Later in 2012, after the White House apologized for the deadly border strike, bilateral relations were somewhat stabilized. But by then, US combat troops in Afghanistan were headed for the exits. At the end of 2014, the US combat war was over. Consequently, Washington’s need for often-elusive Pakistani assistance—from access to supply routes, which Pakistan briefly shut down in retaliation for the border strike, to crackdowns on militant safe havens in North Waziristan, which didn’t begin in earnest until US troops were leaving Afghanistan—was less acute. As a result, Obama’s laser-like focus on Pakistan, firmly in place during the initial years of his presidency, has weakened significantly.

Two other geopolitical factors have redirected the White House’s strategic focus away from Pakistan over the past two years. One is Washington’s deepening relationship with India, which is driven as much by the personal chemistry between Obama and Indian Prime Minister Narendra Modi as by shared interests. The other is Obama’s strong desire to complete America’s gradual pivot to the Asia-Pacific. This Asia rebalance policy envisions close cooperation with India to counteract China’s influence in the region. Pakistan, India’s rival and a close ally of Beijing, is a virtual non-entity in this calculus.

This all helps explain why Washington refused to subsidize the sale of eight F-16s to Pakistan in April, and why a recent defence bill in the House of Representatives imposed heavy conditions on Pakistani military assistance. The message is clear: Pakistan’s strategic value has shrunk, and there’s no longer a need to treat Pakistan with kid gloves. This new mood is also evident in the White House’s growing impatience with Pakistan for not cracking down on militants on its soil that target Americans in Afghanistan. Mullah Mansour learned that the hard way.

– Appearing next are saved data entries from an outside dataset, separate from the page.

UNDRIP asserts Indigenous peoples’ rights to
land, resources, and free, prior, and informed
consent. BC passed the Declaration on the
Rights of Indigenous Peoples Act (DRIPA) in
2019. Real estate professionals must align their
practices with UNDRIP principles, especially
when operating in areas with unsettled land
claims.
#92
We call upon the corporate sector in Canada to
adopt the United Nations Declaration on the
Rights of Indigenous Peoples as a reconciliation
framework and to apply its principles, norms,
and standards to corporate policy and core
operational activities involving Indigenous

Despite many tense moments during the Obama administration, US-Pakistan ties were never at risk of a full rupture. And that can be attributed to another fundamental reality of the relationship: Neither side is willing to let the other go, despite seemingly irrevocable differences. It’s the diplomatic equivalent of a lousy marriage. Pakistan depends heavily on US military assistance, while America is keen to remain on the good side of a militancy-ravaged, nuclear-armed nation. To be sure, there are also genuine areas of cooperation—from shared interests in combating the rising threat of the self-proclaimed Islamic State to successful soft diplomacy like educational exchanges. In effect, a combination of dependency, fear and some convergent interests help salvage a relationship that could otherwise fall apart.

Obama’s description of Pakistan as dysfunctional also perfectly characterizes its tortured ties with America. And yet, even with so many problems, both Pakistan and the US manage to hold it all together and stay afloat.